The four farmlets differ in stocking rate, ranging from 2.2 cows/ha to 3.6 cows/ha. Within each of the farmlets, the herd has an even split between more and less efficient cows so that comparisons can be made at each stocking rate.

Macdonald said the researchers wanted to know whether at the higher stocking rate – with the animals under greater feeding pressure – the more efficient animals would turn more energy into milk at the expense of condition, and whether the less efficient animals would divert more energy towards condition at the expense of milk production?

“So far we have not been able to pick up any differences,” he said.

He said research based around beef cattle in feedlots suggested the difference was the greatest at higher feeding levels, in this case represented by the lower stocking rate.

The research is also tracking liveweight, body condition and reproductive ability.
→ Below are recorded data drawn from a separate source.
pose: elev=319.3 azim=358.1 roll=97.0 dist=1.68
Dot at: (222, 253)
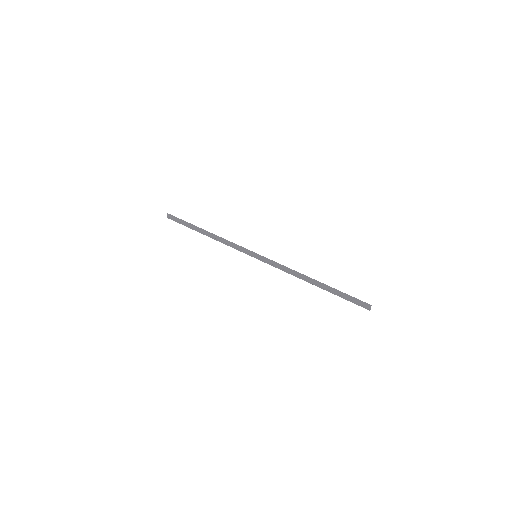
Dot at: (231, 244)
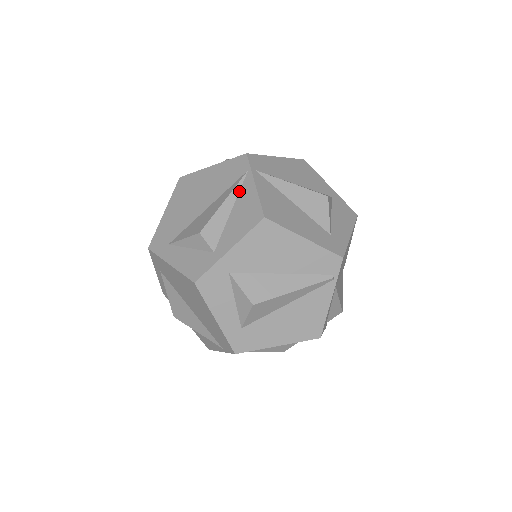
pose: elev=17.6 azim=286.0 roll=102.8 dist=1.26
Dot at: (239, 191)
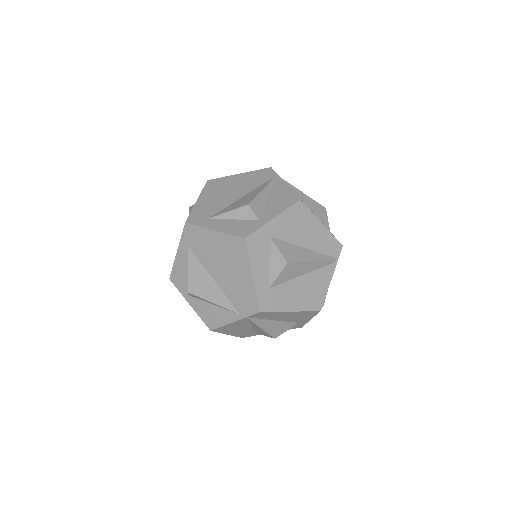
Dot at: (272, 186)
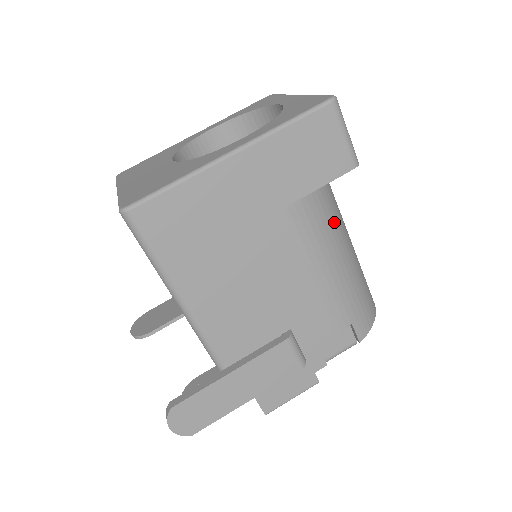
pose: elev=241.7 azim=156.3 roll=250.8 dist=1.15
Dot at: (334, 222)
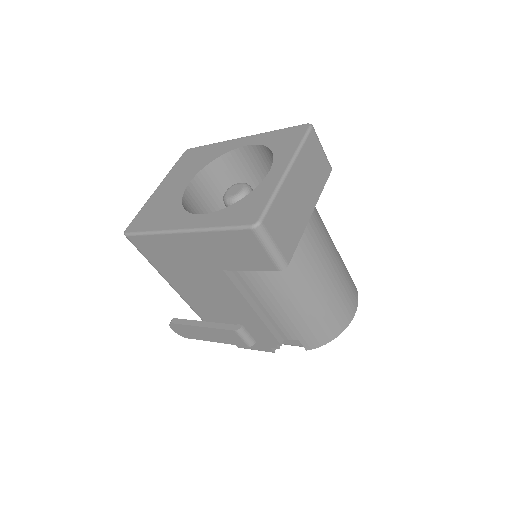
Dot at: (287, 280)
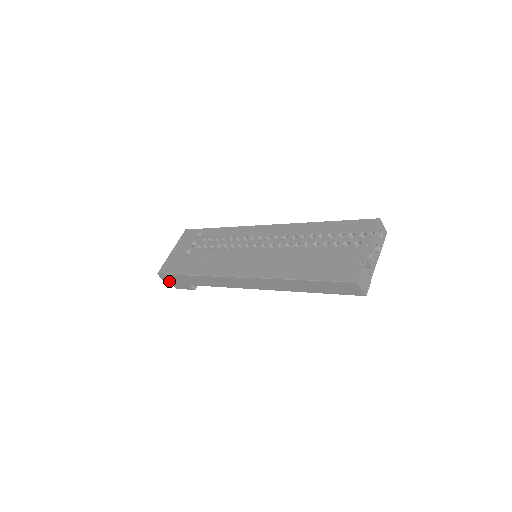
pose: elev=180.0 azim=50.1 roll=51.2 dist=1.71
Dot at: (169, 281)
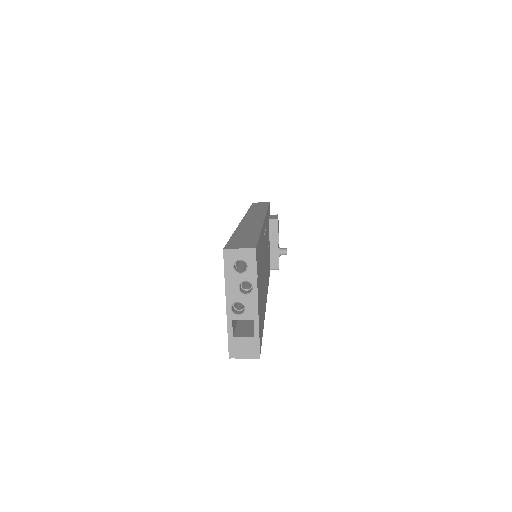
Dot at: occluded
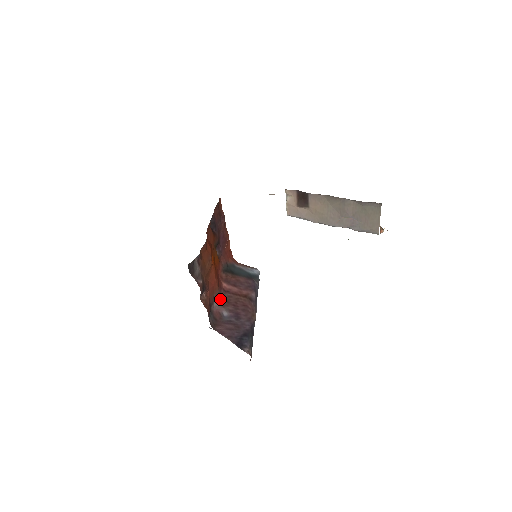
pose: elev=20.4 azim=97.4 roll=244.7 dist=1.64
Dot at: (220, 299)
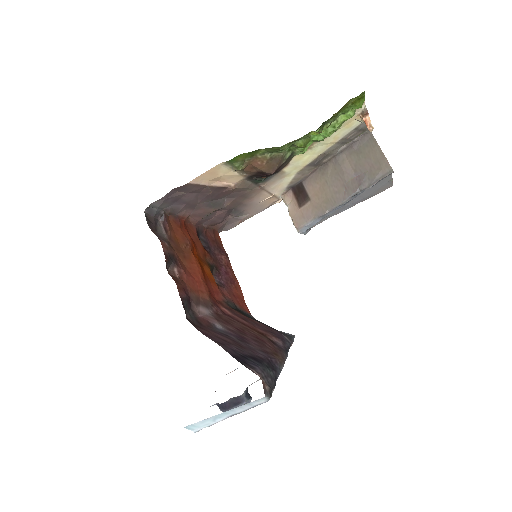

Researchers have not yet been able to measure and identify any differences in those traits between the more efficient and least efficient animals.
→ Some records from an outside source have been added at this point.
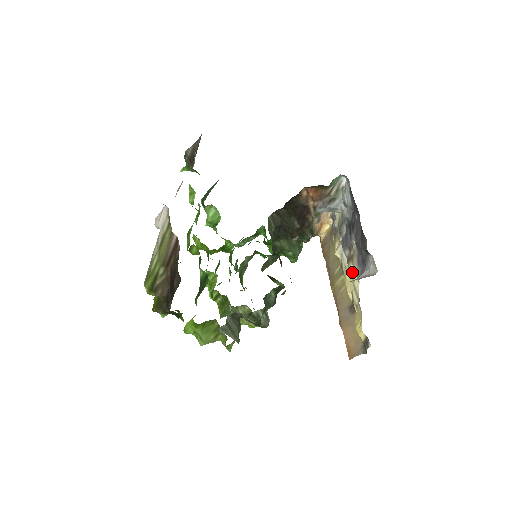
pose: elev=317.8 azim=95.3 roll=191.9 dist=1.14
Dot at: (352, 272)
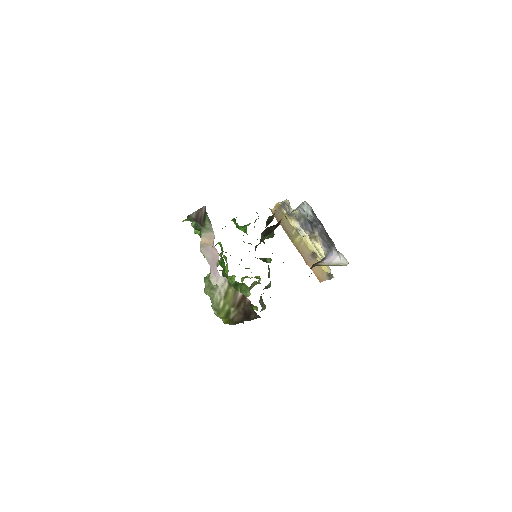
Dot at: (316, 245)
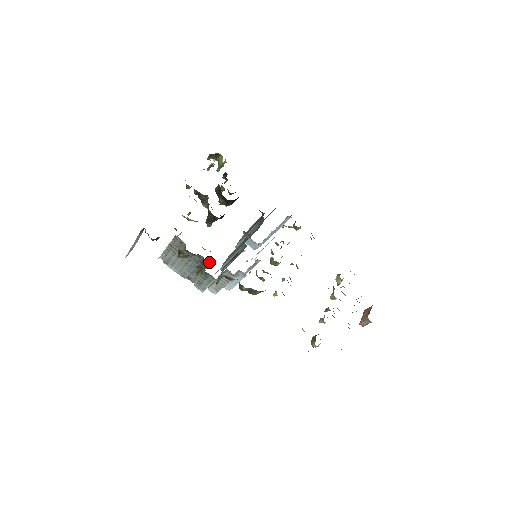
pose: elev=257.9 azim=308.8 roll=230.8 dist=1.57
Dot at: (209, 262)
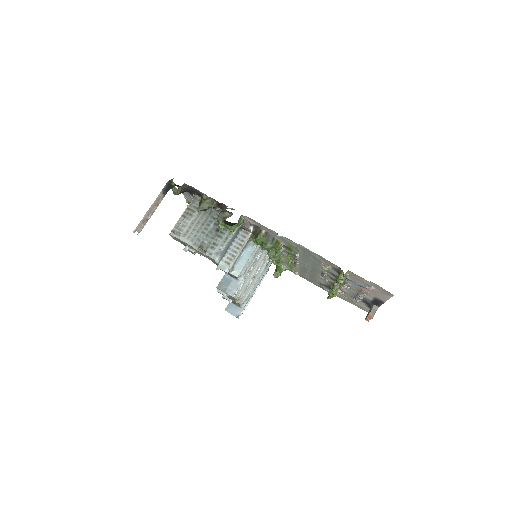
Dot at: (227, 214)
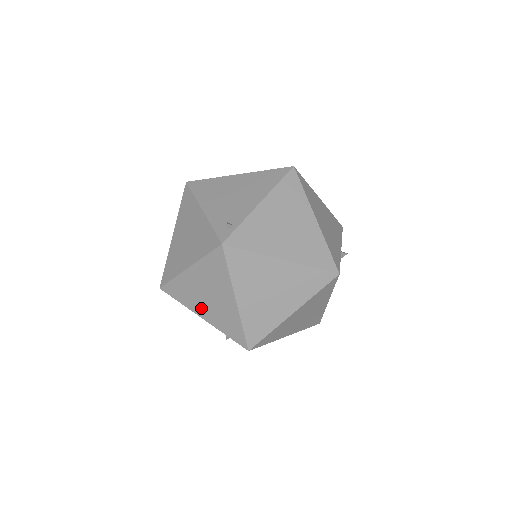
Macdonald said the equivalent trials undertaken in Australia seemed to have identified a difference in reproductive ability.

“The animals used in the study [in Australia] are basically American Friesian Holsteins, much bigger than ours, and they have a much lower reproductive ability,” he said.

“It may be inherent in their animals anyway but we have not picked it up here.”

This season cows are being equipped with pedometers at WTARS to try to confirm data that suggests the more efficient cows walk less and are less active.